SUPPLIED RECORDS below:

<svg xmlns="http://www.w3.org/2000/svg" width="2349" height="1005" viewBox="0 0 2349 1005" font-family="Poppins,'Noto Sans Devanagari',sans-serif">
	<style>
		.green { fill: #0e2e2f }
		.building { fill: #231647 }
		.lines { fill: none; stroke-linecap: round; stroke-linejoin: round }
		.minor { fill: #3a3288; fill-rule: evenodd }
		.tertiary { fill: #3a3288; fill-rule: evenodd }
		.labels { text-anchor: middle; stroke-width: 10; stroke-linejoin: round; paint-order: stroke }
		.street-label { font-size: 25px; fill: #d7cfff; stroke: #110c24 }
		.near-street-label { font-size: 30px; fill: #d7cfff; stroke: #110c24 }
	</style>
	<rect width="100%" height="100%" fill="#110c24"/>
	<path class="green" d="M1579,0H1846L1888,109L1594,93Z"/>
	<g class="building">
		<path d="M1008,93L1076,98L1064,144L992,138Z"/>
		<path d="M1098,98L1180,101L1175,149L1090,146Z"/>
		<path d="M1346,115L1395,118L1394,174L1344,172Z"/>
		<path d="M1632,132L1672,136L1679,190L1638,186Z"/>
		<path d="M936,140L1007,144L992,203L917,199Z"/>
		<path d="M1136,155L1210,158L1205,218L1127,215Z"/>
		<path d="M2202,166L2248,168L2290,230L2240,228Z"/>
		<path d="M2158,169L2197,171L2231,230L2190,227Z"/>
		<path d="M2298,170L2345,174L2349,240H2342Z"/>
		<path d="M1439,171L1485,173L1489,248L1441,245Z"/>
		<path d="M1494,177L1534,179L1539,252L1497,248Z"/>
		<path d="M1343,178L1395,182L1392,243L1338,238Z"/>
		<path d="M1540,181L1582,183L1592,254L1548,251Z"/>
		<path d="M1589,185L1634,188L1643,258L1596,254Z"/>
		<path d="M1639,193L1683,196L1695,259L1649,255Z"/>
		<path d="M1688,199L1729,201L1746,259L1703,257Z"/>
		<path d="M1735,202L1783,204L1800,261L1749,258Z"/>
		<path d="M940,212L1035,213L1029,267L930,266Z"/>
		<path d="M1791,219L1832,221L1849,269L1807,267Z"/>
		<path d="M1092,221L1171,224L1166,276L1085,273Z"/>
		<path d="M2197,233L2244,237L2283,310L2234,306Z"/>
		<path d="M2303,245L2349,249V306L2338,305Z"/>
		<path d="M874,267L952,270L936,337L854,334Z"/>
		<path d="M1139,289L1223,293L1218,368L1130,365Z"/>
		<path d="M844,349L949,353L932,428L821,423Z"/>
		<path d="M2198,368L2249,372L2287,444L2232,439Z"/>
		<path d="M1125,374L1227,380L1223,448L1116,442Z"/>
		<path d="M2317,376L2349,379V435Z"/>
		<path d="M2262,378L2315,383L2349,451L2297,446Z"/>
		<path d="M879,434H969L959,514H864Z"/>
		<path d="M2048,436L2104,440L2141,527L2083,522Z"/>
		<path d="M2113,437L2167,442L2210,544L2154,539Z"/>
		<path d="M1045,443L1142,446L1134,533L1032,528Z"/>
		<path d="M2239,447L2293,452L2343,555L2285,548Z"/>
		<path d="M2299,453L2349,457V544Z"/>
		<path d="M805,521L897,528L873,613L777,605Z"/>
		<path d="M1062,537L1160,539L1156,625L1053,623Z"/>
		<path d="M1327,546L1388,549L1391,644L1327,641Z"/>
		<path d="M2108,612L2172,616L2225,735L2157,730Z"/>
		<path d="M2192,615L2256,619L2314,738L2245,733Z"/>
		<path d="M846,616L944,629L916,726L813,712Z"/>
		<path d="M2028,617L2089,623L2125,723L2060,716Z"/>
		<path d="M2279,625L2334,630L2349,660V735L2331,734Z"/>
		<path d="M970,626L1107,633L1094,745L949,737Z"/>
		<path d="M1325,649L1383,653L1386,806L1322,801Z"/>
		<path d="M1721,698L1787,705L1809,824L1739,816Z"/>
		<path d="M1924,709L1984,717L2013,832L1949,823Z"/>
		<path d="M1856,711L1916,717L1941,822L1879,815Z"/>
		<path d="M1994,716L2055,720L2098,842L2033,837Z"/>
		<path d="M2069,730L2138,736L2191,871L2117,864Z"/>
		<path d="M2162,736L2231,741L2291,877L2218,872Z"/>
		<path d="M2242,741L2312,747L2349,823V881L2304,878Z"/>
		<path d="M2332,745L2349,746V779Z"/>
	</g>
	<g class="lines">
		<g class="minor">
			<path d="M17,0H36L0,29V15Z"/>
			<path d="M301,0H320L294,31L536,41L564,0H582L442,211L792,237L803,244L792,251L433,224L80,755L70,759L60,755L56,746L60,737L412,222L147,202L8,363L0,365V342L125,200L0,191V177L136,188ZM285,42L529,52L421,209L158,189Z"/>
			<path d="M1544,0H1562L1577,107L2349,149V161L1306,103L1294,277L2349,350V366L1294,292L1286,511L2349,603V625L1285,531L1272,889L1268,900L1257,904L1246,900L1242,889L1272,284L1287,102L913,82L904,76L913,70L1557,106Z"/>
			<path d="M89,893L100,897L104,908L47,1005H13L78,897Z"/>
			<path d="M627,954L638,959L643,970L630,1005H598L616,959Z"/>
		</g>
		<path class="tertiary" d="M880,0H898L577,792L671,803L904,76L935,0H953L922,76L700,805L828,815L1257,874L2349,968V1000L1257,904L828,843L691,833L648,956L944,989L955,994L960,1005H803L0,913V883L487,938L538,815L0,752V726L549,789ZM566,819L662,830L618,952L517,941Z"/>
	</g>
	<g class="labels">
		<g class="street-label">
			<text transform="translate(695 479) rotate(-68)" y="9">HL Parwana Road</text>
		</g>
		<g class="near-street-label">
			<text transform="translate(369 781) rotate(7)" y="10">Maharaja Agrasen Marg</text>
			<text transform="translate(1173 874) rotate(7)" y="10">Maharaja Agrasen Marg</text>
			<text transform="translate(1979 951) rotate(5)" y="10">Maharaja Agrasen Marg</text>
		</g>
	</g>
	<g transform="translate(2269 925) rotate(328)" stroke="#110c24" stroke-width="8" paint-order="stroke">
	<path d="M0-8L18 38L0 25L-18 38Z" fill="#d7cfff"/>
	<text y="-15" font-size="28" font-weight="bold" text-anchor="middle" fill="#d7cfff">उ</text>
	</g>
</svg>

End of SUPPLIED RECORDS.

# YOUR INSTRUCTIONS
Each line above that contains "lines" must be copied out.

# FINISHED TASK
		.lines { fill: none; stroke-linecap: round; stroke-linejoin: round }
	<g class="lines">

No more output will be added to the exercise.